Grilled Chicken on a Stick

Main Course

Recipe courtesy of "Donald Link Down South"

Makes 12 to 16 skewers

  • 4 (6-ounce) boneless skin-on chicken thighs, pounded to ½-inch thickness
  • 1 tablespoon vegetable oil
  • 2 teaspoons kosher salt
  • ½ teaspoon black pepper
  • Alabama White Barbecue Sauce (recipe follows)


Alabama White Barbecue Sauce

  • 1 cup mayonnaise
  • ½ cup white or cider vinegar 2 tablespoons cane syrup
  • 1 tablespoon prepared horseradish
  • 1 teaspoon black pepper
  • 1 teaspoon fresh lemon juice ½ teaspoon kosher salt
  • ¼ teaspoon cayenne
  • ½ jalapeño, stemmed, seeded, and minced
  • 1 tablespoon minced pickled chiles

Combine the ingredients in a bowl and whisk together. Refrigerate for at least 1 hour and up to 8 hours before serving.

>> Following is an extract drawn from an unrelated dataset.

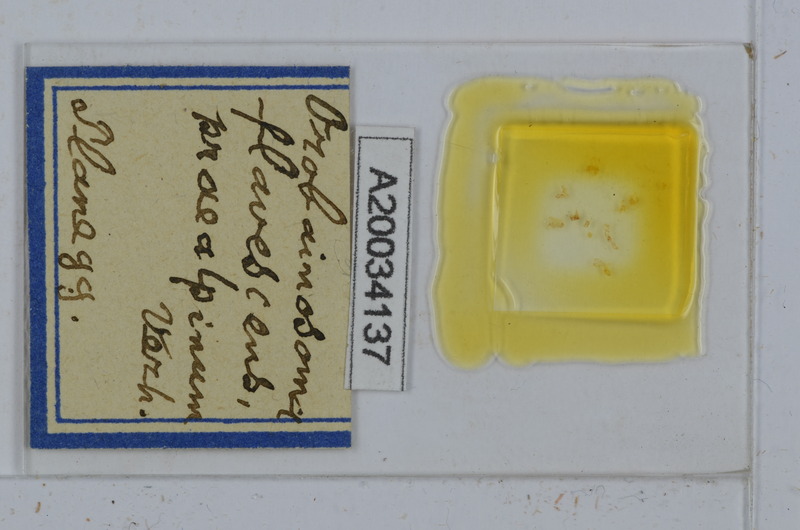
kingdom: Animalia
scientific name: Animalia
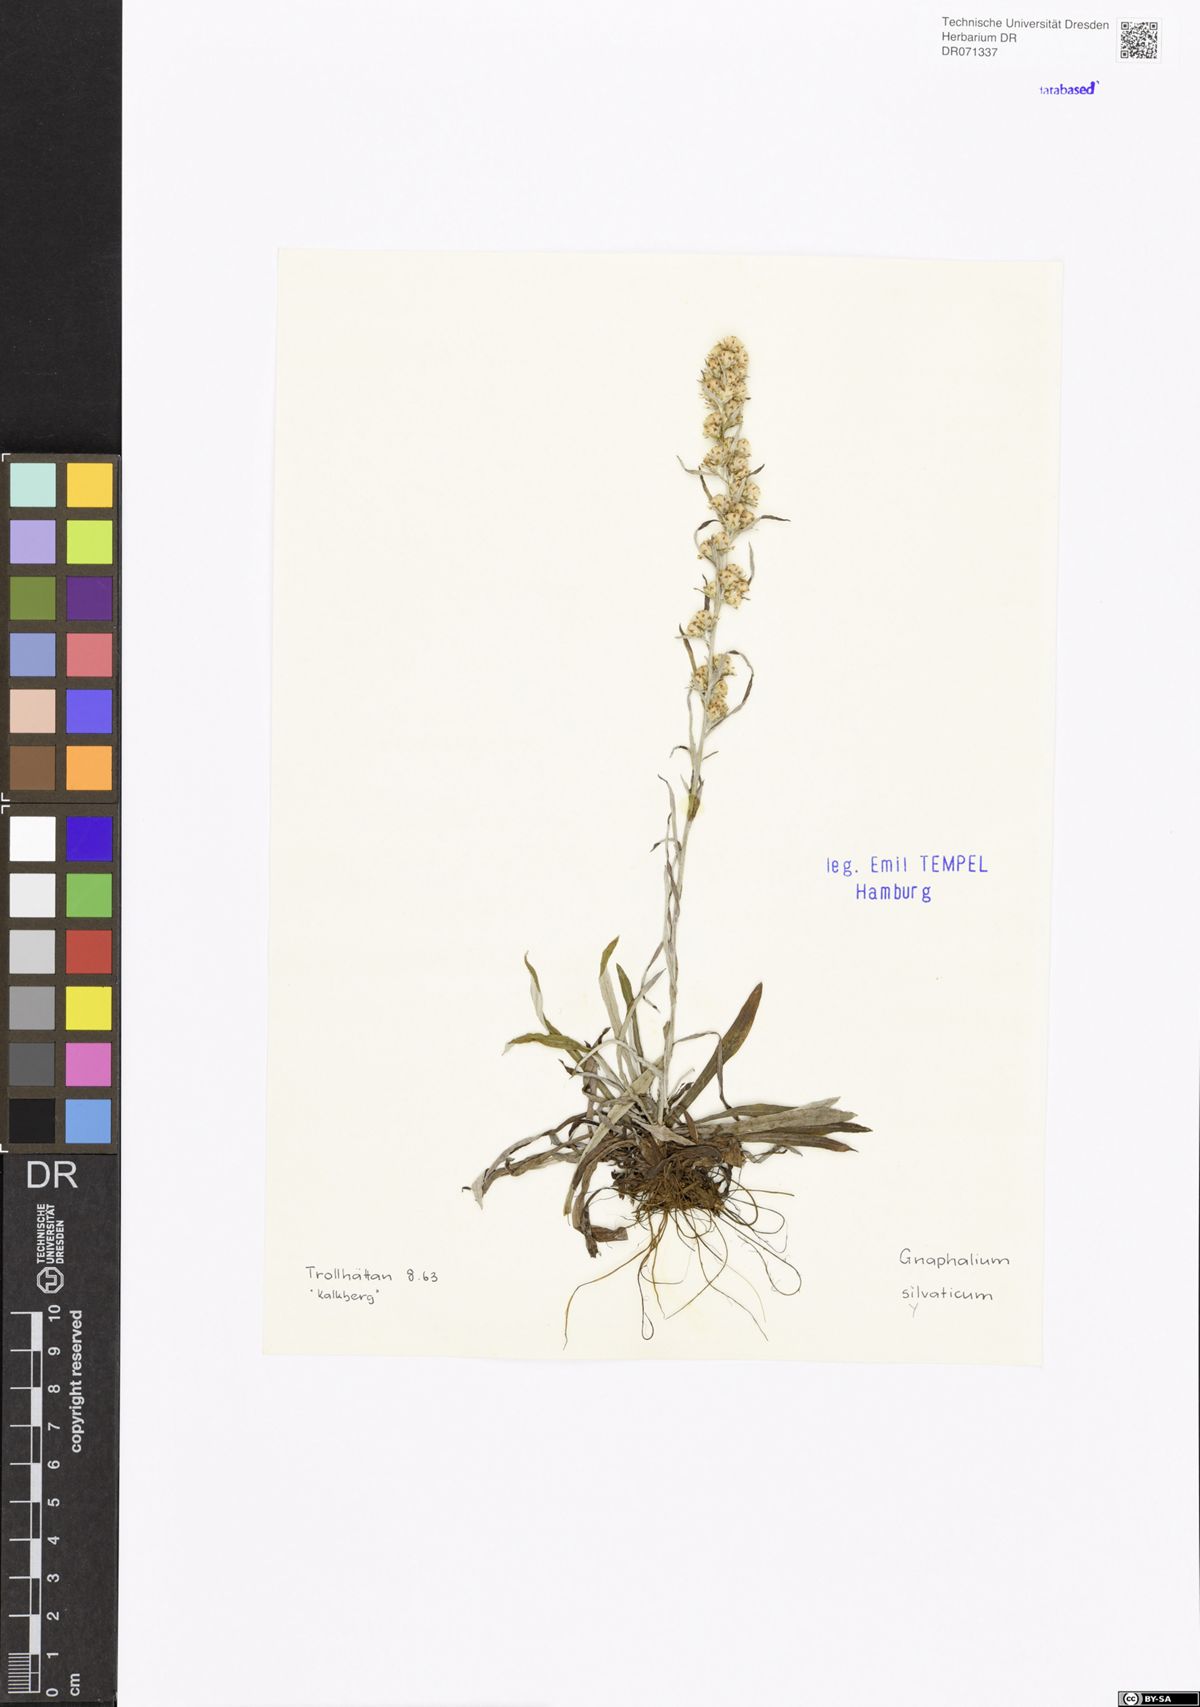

Grilled Chicken on a Stick

Click image to enlarge


Cut the thighs into even thirds or quarters, whatever makes sense for their individual shape. Brush the chicken with the oil, season with the salt and pepper, and weave the strips onto skewers.
Heat your grill to medium.
When the grill is hot, put the skewers on the grill skin-side down. Grill until the skin is nice and crispy, 8 to 10 minutes. Flip the thighs and finish cooking on the other side, an additional 3 to 5 minutes (the skewers should need 13 to 15 minutes total cooking time).
Brush the thighs with¼ cup of the barbecue sauce and char on the grill for 30 seconds to 1 minute per side. Serve with a dish of the remaining sauce for dipping. Leftover sauce is delicious with any grilled meat (like pork chops, chicken breasts, or spare ribs).